The Week of January 1, 2012

“Watauga Academy,” the first incarnation of the educational institution which would become Appalachian State University. First founded in 1899 under the Watauga Academy name by brothers B.B. and D.D. Dougherty, the school was originally housed in the building pictured in this photograph of unknown date. Image courtesy of Historic Boone.

January 4, 1940

“City Water Fails As Mercury Drops To Season’s Low,” proclaimed a bold headline on the front page of this week’s edition of the Watauga Democrat, which continued under the caption, “Tuesday Finds Town Without Water, Even For Home Consumption; Appalachian College Comes to Rescue and Water Made Available to Most Residents in Afternoon.” According to the story, “(t)he city water system, drained by thoughtless householders who left spigots running throughout Monday night to prevent frozen pipes, definitely went out of business in the early morning hours Tuesday and the town was definitely and literally dry, except for small amounts of the life-giving fluid carried in buckets from springs or wells of the more fortunate residents.” Apparently the town of Boone’s water supply had been “so weakened at the intake” from a “prolonged drought” that the week’s weather, in which “near-zero temperatures came following several days of intermittent snowstorms,” had caused conditions in which “the system froze in places.” Due to the exacerbation of  the situation by some residents leaving water running, “the town board [was] doing everything possible to persuade the people to conserve the water supply so that no further calamity would occur,” in part by passing an ordinance “setting a $10 fine as the penalty for leaving spigots running during the night.” An infusion of water from the Appalachian College, “pumping hundreds of thousands of gallons into the mains,” had made water available to some town residents, although “on some of the higher eminences in residential sections, water buckets were still bringing in enough of the fluid for cooking purposes” on the afternoon of Tuesday.
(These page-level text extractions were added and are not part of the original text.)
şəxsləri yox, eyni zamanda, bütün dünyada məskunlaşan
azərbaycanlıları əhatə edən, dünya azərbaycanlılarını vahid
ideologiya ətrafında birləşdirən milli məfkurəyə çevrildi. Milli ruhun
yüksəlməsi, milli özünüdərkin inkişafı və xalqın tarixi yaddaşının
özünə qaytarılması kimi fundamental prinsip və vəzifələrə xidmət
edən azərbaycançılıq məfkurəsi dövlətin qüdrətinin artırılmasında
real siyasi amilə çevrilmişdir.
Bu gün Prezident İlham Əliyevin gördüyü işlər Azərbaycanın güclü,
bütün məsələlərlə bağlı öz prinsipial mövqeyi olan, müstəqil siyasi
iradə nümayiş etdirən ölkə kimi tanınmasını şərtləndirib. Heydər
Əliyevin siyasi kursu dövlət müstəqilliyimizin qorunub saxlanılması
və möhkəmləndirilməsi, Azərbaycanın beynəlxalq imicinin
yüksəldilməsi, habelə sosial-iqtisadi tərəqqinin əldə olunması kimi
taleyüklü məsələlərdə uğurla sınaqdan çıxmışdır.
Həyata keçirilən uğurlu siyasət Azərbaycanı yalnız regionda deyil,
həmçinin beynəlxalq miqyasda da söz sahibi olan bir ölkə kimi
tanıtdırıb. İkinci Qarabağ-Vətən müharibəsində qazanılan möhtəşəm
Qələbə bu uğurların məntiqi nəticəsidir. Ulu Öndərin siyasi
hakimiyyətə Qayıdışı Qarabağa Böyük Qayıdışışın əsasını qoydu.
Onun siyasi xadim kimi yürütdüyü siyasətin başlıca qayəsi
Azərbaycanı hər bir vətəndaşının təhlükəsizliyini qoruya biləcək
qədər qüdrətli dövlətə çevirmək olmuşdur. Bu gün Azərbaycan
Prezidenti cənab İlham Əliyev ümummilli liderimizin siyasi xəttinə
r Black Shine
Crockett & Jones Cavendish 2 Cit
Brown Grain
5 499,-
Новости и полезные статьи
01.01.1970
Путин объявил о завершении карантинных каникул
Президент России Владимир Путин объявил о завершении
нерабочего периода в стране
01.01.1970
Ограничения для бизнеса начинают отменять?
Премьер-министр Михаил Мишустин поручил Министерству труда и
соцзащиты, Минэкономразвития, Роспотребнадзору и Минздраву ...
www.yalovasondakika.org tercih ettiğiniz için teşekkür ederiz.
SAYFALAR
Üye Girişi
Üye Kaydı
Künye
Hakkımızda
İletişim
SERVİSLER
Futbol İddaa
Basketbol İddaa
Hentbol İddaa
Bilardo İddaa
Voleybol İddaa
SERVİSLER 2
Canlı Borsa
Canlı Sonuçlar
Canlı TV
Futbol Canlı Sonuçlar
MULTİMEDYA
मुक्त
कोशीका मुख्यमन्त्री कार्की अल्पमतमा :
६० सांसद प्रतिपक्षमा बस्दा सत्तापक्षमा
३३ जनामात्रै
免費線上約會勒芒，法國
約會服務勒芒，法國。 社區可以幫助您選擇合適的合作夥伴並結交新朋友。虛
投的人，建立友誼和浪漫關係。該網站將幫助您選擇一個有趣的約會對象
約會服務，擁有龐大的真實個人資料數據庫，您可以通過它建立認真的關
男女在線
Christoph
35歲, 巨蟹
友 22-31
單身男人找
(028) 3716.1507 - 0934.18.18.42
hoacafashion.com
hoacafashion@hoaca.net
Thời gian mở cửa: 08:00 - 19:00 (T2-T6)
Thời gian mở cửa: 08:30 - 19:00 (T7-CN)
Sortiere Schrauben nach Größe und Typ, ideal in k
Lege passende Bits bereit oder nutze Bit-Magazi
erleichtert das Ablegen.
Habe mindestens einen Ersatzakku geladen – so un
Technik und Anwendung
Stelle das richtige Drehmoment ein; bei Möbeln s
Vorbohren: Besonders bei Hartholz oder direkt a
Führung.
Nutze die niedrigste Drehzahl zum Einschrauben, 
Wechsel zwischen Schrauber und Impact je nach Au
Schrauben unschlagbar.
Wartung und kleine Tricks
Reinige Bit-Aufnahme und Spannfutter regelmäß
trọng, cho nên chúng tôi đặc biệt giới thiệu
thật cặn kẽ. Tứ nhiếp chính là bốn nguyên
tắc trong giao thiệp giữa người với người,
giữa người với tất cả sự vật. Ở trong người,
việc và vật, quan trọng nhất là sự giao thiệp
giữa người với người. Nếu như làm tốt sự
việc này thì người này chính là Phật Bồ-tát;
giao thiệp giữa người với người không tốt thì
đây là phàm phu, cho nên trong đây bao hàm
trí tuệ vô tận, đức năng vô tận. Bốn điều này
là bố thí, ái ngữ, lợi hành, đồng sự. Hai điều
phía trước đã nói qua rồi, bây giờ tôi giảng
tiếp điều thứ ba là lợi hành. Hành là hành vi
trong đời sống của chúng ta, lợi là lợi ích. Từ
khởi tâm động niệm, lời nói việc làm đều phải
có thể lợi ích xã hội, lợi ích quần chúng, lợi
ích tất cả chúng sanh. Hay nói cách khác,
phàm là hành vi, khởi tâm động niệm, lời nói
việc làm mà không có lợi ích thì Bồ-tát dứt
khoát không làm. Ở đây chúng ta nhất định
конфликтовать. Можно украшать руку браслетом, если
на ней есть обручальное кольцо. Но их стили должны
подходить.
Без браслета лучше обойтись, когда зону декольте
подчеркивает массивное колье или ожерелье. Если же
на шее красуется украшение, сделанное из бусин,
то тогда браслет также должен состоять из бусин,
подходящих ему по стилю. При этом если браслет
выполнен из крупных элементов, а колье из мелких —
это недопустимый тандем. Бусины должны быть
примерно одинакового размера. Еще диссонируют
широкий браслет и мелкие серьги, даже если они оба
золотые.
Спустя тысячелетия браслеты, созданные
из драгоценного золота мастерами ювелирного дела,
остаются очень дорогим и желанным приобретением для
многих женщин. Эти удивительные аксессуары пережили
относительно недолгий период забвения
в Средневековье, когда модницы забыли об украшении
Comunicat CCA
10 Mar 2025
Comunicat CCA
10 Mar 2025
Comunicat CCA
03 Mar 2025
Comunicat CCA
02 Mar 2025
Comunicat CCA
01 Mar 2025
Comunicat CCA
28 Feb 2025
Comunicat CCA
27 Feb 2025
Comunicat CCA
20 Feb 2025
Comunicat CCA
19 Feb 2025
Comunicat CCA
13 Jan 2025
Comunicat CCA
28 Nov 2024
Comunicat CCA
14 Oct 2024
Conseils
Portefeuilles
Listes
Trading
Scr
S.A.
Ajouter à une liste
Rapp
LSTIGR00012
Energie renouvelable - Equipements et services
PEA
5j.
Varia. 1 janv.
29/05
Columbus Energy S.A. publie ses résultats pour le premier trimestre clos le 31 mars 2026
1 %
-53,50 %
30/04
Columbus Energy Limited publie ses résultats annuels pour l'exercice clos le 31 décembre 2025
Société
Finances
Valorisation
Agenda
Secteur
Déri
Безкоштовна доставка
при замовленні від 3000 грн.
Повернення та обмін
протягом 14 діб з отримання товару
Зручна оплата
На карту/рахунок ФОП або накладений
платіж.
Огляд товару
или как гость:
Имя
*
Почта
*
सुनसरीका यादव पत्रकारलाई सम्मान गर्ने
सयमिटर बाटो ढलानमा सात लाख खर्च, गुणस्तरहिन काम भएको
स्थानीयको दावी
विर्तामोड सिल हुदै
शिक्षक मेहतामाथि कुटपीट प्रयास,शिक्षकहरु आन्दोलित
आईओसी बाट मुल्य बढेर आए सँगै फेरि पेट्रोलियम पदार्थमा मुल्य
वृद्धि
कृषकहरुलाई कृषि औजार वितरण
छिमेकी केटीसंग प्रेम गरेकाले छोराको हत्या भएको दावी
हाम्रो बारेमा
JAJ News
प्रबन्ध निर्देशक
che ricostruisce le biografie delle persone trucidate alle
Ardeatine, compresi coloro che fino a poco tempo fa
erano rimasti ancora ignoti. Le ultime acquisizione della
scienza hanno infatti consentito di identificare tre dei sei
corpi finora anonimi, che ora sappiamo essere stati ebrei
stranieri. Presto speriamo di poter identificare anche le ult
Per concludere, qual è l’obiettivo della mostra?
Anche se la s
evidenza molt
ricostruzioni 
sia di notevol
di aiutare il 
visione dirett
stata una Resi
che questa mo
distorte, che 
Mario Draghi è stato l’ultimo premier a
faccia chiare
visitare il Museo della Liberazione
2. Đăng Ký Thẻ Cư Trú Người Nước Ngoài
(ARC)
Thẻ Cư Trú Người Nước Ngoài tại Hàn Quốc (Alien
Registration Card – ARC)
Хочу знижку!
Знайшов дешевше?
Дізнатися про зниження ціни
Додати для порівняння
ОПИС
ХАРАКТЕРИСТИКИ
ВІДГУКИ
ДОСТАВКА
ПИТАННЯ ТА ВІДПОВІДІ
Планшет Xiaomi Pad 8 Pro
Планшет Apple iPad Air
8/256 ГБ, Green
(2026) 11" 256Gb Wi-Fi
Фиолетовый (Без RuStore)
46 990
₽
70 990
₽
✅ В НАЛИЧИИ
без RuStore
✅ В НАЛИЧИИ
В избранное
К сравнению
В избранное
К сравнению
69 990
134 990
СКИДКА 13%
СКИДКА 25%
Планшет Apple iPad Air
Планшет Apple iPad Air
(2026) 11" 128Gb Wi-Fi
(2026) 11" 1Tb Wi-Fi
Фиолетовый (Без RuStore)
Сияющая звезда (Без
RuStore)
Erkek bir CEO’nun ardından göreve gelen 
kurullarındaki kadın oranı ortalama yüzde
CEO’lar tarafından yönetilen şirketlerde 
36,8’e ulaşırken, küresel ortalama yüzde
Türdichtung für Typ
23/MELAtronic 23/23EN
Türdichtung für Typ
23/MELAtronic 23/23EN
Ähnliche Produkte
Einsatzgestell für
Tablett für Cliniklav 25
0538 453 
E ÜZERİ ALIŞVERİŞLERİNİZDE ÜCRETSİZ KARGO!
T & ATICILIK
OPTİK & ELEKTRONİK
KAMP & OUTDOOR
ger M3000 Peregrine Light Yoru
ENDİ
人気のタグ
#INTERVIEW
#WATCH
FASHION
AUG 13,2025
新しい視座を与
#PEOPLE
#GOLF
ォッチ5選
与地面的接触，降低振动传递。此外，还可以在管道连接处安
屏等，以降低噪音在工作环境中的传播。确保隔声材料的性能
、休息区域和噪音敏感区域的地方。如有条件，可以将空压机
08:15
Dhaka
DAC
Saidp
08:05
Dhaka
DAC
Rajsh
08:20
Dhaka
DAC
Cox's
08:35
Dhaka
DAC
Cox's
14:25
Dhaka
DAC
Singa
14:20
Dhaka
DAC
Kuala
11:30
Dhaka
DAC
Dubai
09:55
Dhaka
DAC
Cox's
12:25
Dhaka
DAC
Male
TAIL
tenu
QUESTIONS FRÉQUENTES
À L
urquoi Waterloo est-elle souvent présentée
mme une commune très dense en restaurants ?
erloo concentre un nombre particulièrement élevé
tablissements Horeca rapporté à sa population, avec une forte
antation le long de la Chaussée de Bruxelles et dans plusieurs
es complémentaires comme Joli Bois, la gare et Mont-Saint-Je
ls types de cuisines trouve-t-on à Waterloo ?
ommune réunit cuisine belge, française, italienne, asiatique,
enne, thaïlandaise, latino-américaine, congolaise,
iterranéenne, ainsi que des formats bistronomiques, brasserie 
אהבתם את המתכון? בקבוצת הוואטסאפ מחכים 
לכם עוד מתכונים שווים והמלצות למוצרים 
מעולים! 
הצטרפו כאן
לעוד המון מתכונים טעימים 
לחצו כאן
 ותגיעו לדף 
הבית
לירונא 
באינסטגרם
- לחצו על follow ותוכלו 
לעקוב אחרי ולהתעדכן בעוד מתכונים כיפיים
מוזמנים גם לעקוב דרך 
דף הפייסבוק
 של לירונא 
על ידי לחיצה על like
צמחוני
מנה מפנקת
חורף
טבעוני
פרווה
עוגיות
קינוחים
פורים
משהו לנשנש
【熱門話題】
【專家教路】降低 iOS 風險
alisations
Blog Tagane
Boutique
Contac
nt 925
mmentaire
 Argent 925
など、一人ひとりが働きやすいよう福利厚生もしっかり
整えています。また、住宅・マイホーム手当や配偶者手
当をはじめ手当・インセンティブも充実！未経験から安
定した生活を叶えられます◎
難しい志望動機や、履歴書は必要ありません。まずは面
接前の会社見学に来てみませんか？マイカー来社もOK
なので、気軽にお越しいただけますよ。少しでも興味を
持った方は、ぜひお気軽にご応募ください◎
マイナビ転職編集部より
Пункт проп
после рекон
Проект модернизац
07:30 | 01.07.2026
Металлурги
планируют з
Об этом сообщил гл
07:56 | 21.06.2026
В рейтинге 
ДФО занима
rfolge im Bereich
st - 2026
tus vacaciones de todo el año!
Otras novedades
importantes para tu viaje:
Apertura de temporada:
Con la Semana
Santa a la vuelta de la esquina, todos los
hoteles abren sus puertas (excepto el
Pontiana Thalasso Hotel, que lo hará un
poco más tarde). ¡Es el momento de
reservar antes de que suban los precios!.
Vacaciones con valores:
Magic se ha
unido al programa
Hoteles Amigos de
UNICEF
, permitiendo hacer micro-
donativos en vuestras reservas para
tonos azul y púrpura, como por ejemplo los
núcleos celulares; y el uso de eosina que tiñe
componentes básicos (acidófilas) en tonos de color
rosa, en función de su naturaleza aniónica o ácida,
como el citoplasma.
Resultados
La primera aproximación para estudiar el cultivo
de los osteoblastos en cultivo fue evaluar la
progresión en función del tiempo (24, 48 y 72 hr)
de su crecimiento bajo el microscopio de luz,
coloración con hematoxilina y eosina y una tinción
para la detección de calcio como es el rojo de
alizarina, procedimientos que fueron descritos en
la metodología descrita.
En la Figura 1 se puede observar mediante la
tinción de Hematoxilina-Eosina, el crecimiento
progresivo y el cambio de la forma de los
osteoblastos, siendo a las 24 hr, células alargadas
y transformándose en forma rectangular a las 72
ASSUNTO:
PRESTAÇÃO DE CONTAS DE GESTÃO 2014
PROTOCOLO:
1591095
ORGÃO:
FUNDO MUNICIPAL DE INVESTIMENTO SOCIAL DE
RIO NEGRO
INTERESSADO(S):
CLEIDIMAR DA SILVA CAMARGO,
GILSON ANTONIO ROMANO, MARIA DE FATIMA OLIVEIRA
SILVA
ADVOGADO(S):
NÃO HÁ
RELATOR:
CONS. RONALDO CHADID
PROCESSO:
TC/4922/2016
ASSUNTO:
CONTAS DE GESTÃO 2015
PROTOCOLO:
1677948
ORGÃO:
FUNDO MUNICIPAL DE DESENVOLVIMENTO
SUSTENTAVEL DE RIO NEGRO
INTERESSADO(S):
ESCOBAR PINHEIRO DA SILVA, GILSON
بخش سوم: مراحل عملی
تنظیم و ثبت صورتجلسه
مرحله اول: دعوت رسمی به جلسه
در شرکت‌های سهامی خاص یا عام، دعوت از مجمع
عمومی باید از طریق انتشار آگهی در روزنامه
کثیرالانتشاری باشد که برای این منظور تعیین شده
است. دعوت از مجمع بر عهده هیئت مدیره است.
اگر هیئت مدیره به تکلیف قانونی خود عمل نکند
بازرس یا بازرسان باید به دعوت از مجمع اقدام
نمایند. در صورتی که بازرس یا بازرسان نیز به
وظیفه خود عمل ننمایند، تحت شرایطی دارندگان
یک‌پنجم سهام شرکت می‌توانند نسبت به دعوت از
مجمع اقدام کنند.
Early morning temperatures were recorded as hovering between two and four degrees above zero.

January 3, 1957

“Yule Buying Hits New Boone Record: Quiet Holiday; No Crashes, Few Arrests” was a headline on this week’s front page. “Cash registers rang a merry Christmas tune for Boone merchants, as holiday shoppers thronged the streets and stores in an unprecedented wave of gift buying,” reported the feature. Though specific dollar totals were not yet available, it was reported that “local stores reported substantial gains in all gift categories over 1955’s record dollar value,” despite an “unusually warm December [which] caused sales to lag during the first weeks of the normal Christmas shopping season.” Most shopping was done in the last week before Christmas.

There were no traffic fatalities in Watauga County during the holidays, and the county sheriff’s department reported but a few criminal arrests (“four arrests for public drunkenness, one for driving drunk, and two for shooting firecrackers”). “Boone Police Chief Glenn Richardson reported an even quieter week end, with no arrests being made by his department.”

The same front page, however, reported “Bold Burglars Make Front Door Entrance” in a robbery at “Parkway Company, Inc., hardware store” in Boone during the week before the New Year, and the item “Penick Home Bulglarized” reported the removal of “a small amount of cash” from a pocketbook and the theft of about $200 worth of clothing, including a wedding gown, while the Oak Street home’s residents were visiting neighbors.

This narrow column advertisement announced the January 1940 movie selections at Boone’s Appalachian Theatre, “Western Carolina’s Finest Theatre.”